Пройдя дубовую рощу, мы очутились перед белою большою хатою с ґанком (крылечко) и четырьмя, одной величины, окнами. Из-за хаты выглядывали еще какие-то строения, но я не успел их рассмотреть, потому что в дверях показалась кубическая, свежая, живая старушка в ширококрылом белом чепце и в белейшей широкой блузе.
– Рекомендую вам мою Софью Самойловну, – сказал Прехтель, показывая на приближающуюся к нам старушку. Я поклонился и проговорил свое имя и звание.
– Ах! – произнесла моя новая знакомка.
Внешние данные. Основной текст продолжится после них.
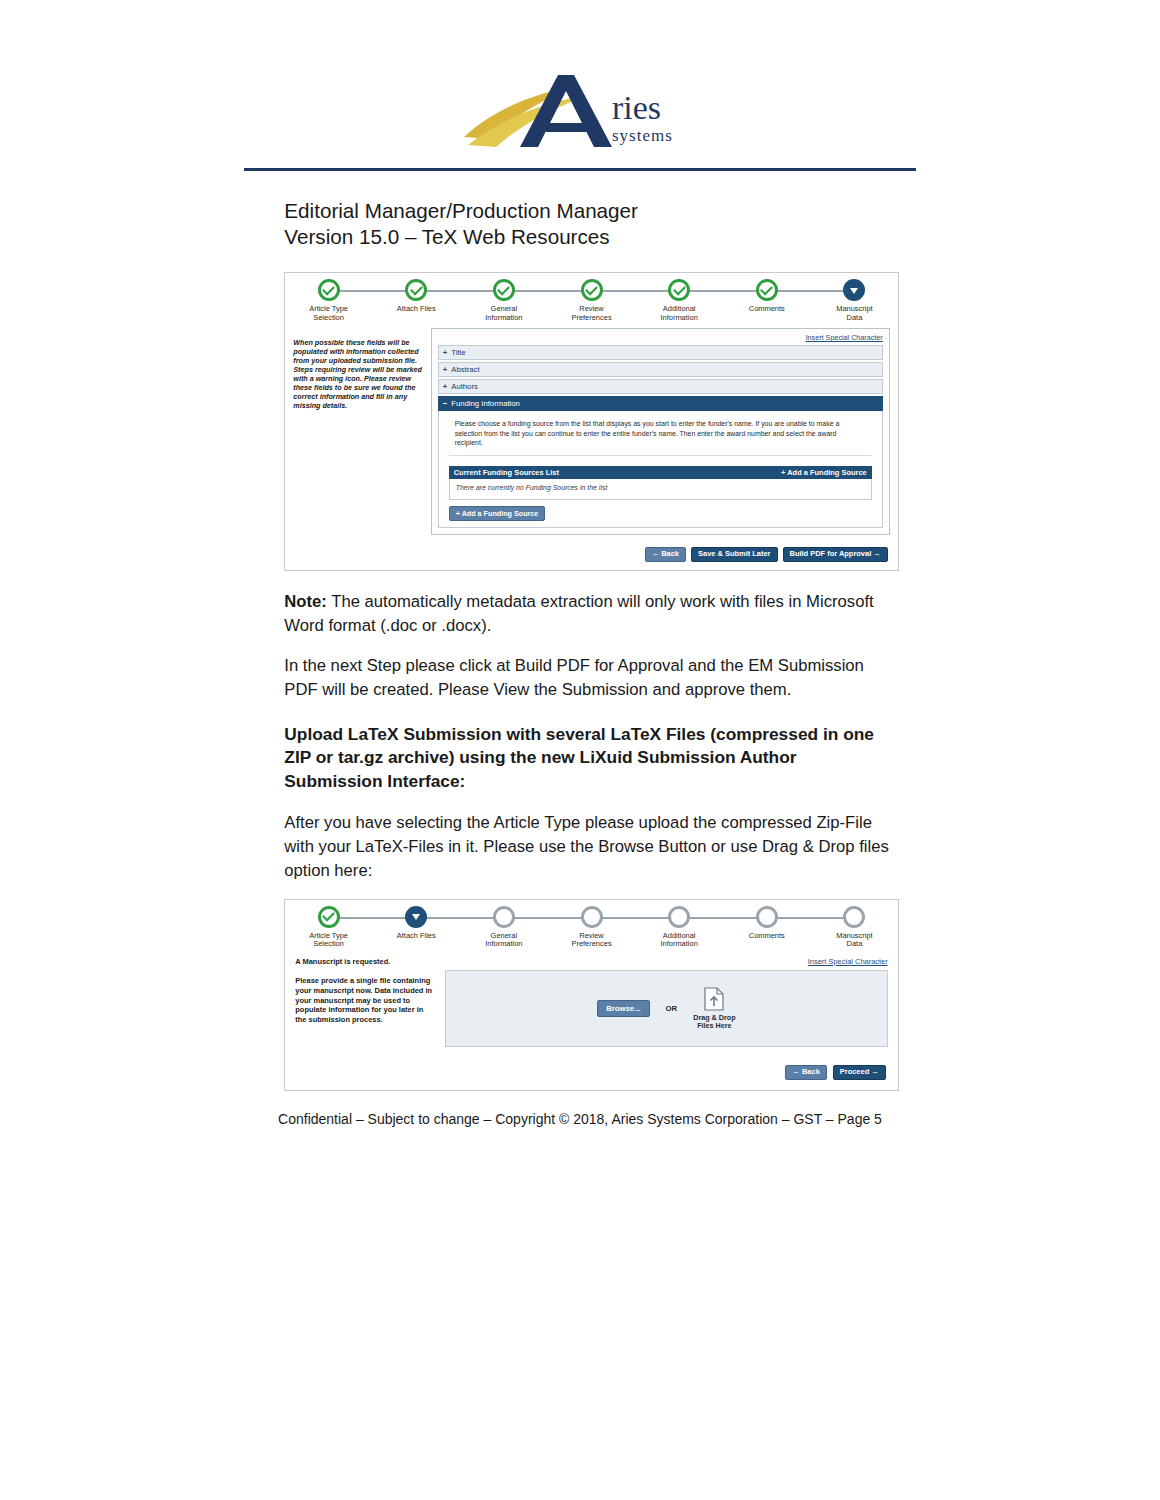ries systems
Editorial Manager/Production Manager
Version 15.0 – TeX Web Resources
Article Type
Selection
Attach Files
General
Information
Review
Preferences
Additional
Information
Comments
Manuscript
Data
When possible these fields will be populated with information collected from your uploaded submission file. Steps requiring review will be marked with a warning icon. Please review these fields to be sure we found the correct information and fill in any missing details.
Insert Special Character
+Title
+Abstract
+Authors
−Funding Information
Please choose a funding source from the list that displays as you start to enter the funder's name. If you are unable to make a selection from the list you can continue to enter the entire funder's name. Then enter the award number and select the award recipient.
Current Funding Sources List + Add a Funding Source
There are currently no Funding Sources in the list
+ Add a Funding Source
← Back Save & Submit Later Build PDF for Approval →
Note: The automatically metadata extraction will only work with files in Microsoft Word format (.doc or .docx).
In the next Step please click at Build PDF for Approval and the EM Submission PDF will be created. Please View the Submission and approve them.
Upload LaTeX Submission with several LaTeX Files (compressed in one ZIP or tar.gz archive) using the new LiXuid Submission Author Submission Interface:
After you have selecting the Article Type please upload the compressed Zip-File with your LaTeX-Files in it. Please use the Browse Button or use Drag & Drop files option here:
Article Type
Selection
Attach Files
General
Information
Review
Preferences
Additional
Information
Comments
Manuscript
Data
A Manuscript is requested.
Please provide a single file containing your manuscript now. Data included in your manuscript may be used to populate information for you later in the submission process.
Insert Special Character
Browse... OR
Drag & Drop
Files Here
← Back Proceed →
Confidential – Subject to change – Copyright © 2018, Aries Systems Corporation – GST – Page 5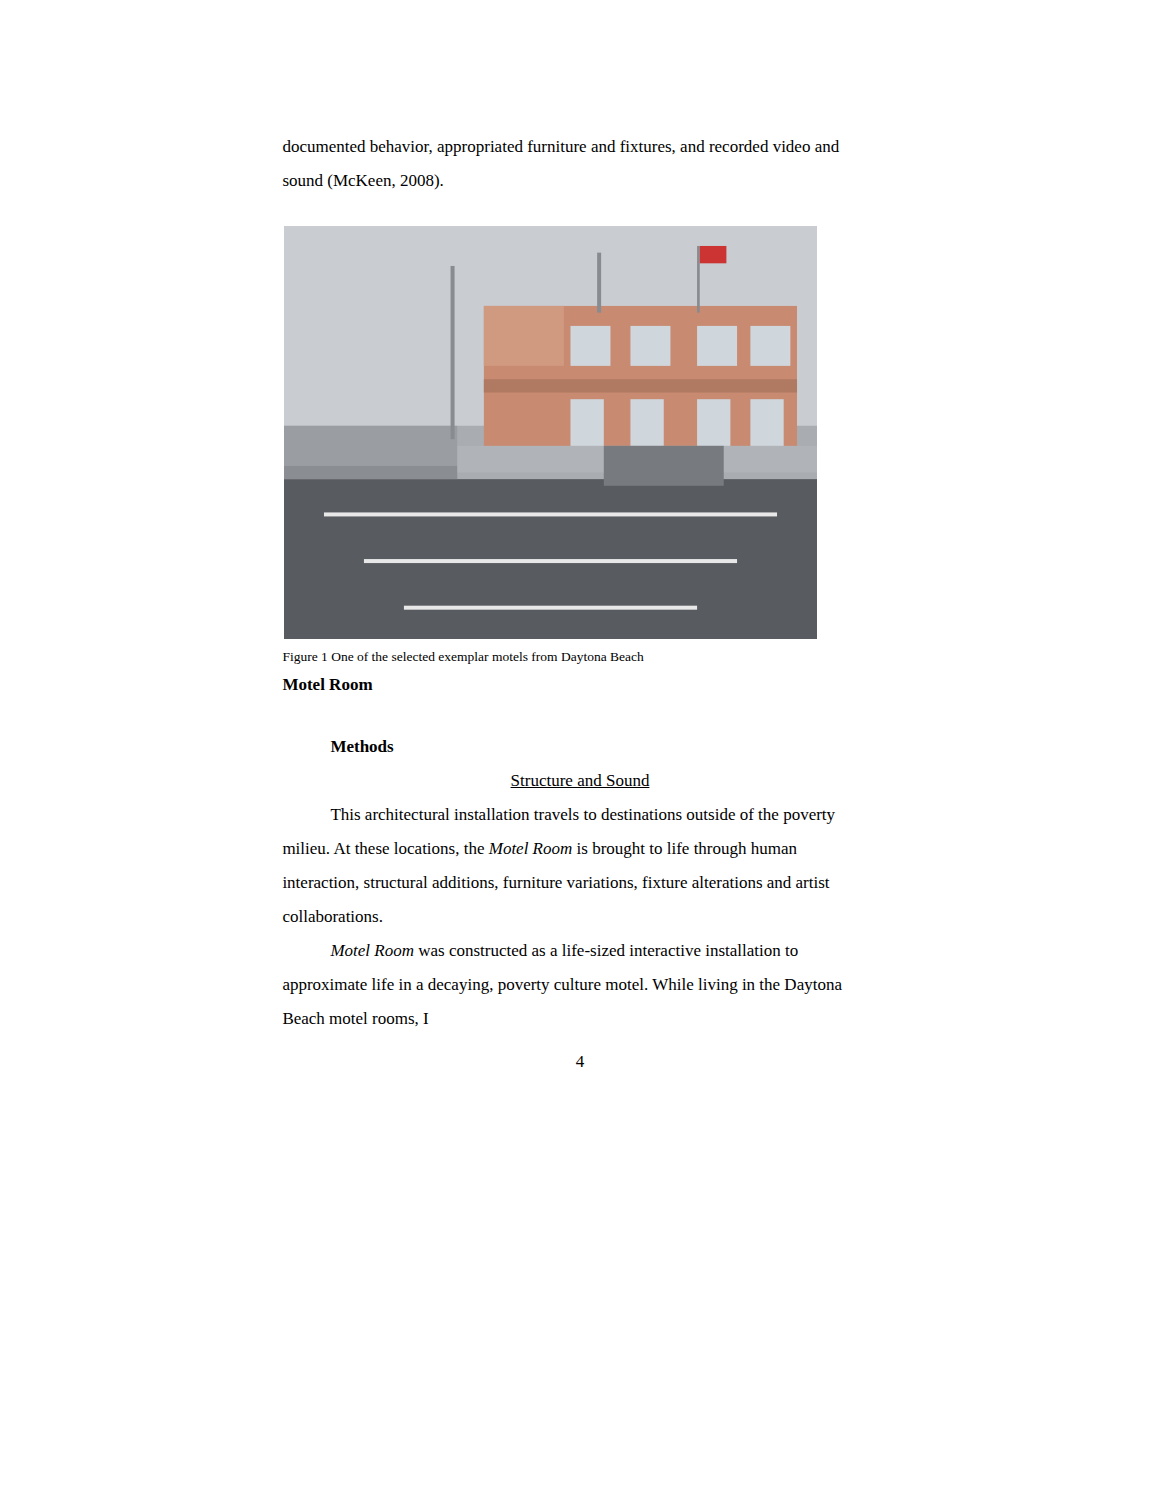documented behavior, appropriated furniture and fixtures, and recorded video and sound (McKeen, 2008).
Figure 1 One of the selected exemplar motels from Daytona Beach
Motel Room
Methods
Structure and Sound
This architectural installation travels to destinations outside of the poverty milieu. At these locations, the Motel Room is brought to life through human interaction, structural additions, furniture variations, fixture alterations and artist collaborations.
Motel Room was constructed as a life-sized interactive installation to approximate life in a decaying, poverty culture motel. While living in the Daytona Beach motel rooms, I
4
И, обратясь к мужу, спросила: – Где это ты взял такого дорогого гостя?
– Бог нам послал, друг мой, – сказал он, нежно целуя свою Софью Самойловну.
– Я вам пришлю кофе сюда в рощу, в комнатах еще беспорядок, – сказала она скороговоркой и скрылася в хату.
«Телемон и Бавкида», – подумал я, возвращаясь с хозяином в рощу.
IX
– Теперь отдохнем, – сказал мой вожатый, садясь на дерновую полукруглую скамейку.
– Отдохнем, – повторил я, опускаясь на ту же скамейку. Через минуту к нам подошла белолицая свежая девушка в малороссийском костюме и, кланяясь, сказала едва слышно:
– Де, дядюшка, прикажете стол поставить?
– Хоть за воротами, мне совершенно все равно, давай нам только кофе, – сказал мой амфитрион, улыбаясь. Девушка вспыхнула и закрыла лицо белым широким рукавом рубахи.
– Ты слова путного никогда не скажешь, – сказала тут же очутившаяся Софья Самойловна. – Принеси скорее, Параско, круглый столик, – прибавила она, обращаясь к своей сконфуженной сотруднице. А старик взглянул на меня и лукаво мигнул глазом, как бы говоря: каков я!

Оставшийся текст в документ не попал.